Senior members of the Chinese People's Political Consultative Conference (CPPCC) have written to the leadership urging a faster pace of political reform.
The cadres, including several vice-chairmen of the top advisory body, pointed out that liberalisation measures should be introduced soon after the mainland's accession to the World Trade Organisation (WTO) next year.
A party source said yesterday that the advisers wanted the leadership to begin the reforms by ensuring that the National People's Congress enjoyed its constitutional status as the 'organ of the highest power' of the land. The advisers pointed out that this would help ensure rule by law as well as forceful supervision of party and government officials.
'The implied corollary of the advisers' suggestion is that the party beats a partial retreat by, for example, ceasing to be the real power behind the legislature, the courts and other supervisory units,' the source said.
A number of CPPCC leaders, including Chairman Li Ruihuan and vice-chairmen Hu Qili and Chen Junsheng, are considered noted reformers.

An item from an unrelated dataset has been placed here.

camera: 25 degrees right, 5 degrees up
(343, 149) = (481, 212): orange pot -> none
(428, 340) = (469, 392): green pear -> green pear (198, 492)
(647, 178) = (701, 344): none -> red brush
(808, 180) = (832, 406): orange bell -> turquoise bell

The source said apart from CPPCC members, a number of mainstream cadres also supported the idea that accession to the global trade body would provide a good opportunity for the reform of the political structure.

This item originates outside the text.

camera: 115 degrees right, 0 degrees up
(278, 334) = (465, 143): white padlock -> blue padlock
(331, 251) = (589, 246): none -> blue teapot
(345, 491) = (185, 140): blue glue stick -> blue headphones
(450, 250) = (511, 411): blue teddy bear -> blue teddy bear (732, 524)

According to a State Council source, Premier Zhu Rongji had pointed out that without adequate levels of political reform, many economic reforms he had planned to go with the mainland's accession might not succeed.
'Zhu has subtly signalled his support for political reforms as long as they will not be socially destabilising,' the source said.

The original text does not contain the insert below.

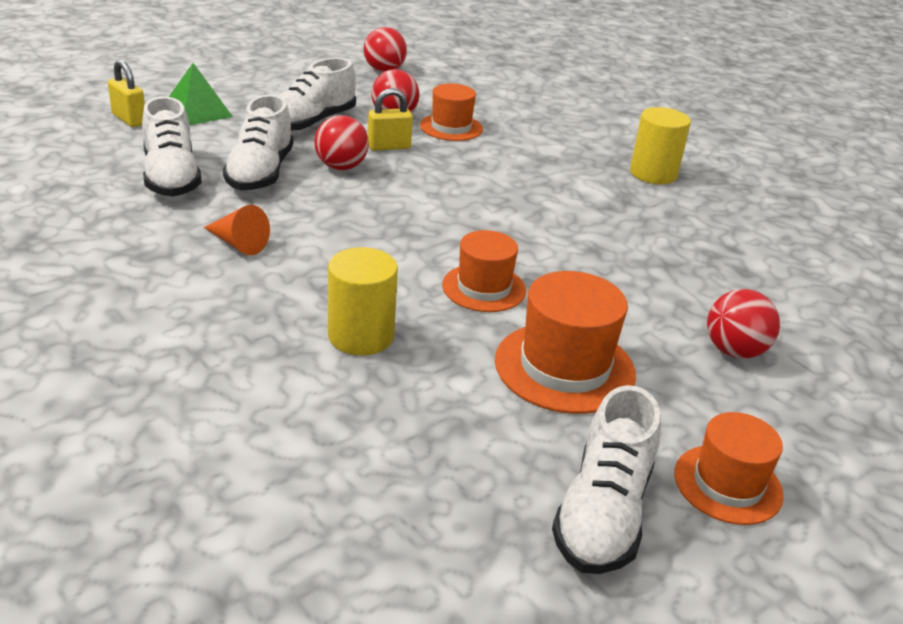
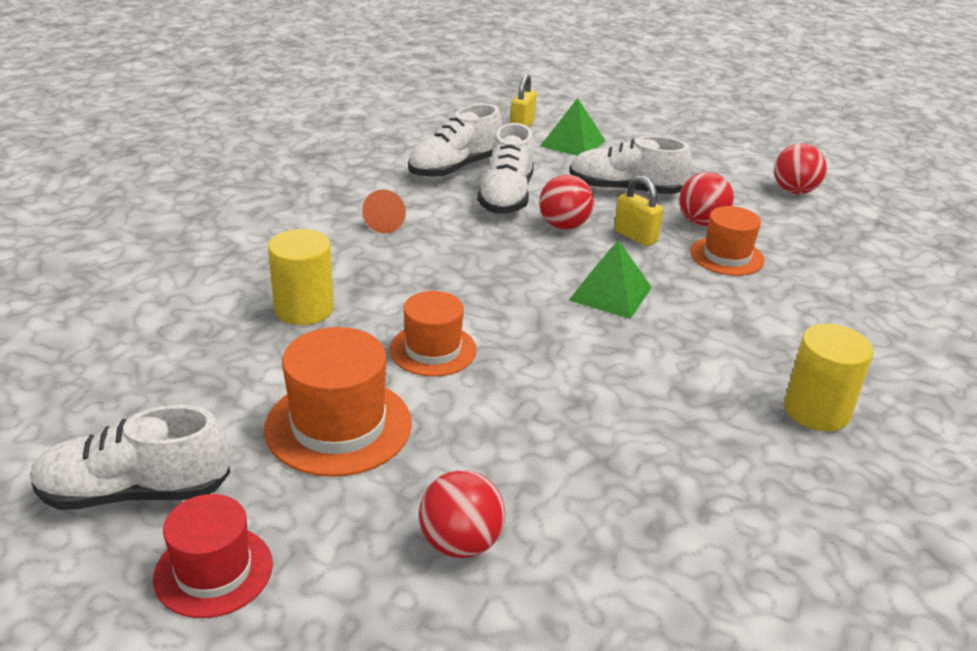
camera: 65 degrees right, 0 degrees up
(260, 173) = (506, 197): white shoe -> white shoe turned 60 degrees counterclockwise
(463, 186) = (610, 293): none -> green pyramid
(728, 484) = (213, 571): orange hat -> red hat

'The Premier wants to revive the Deng Xiaoping line that economic and political reforms should be implemented together.' The source said leaders including Mr Zhu were convinced that, without political change, opposition to WTO and related reforms would remain entrenched.
A think-tank under the party Central Committee is studying ways to kick-start a new cycle of political reform late next year.
It is understood the think-tank is focusing on democratisation in the Chinese context.
But at this stage there is a lack of consensus in the leadership on whether 'Western-style' mechanisms, such as election by universal suffrage, should be taken up to reach these goals.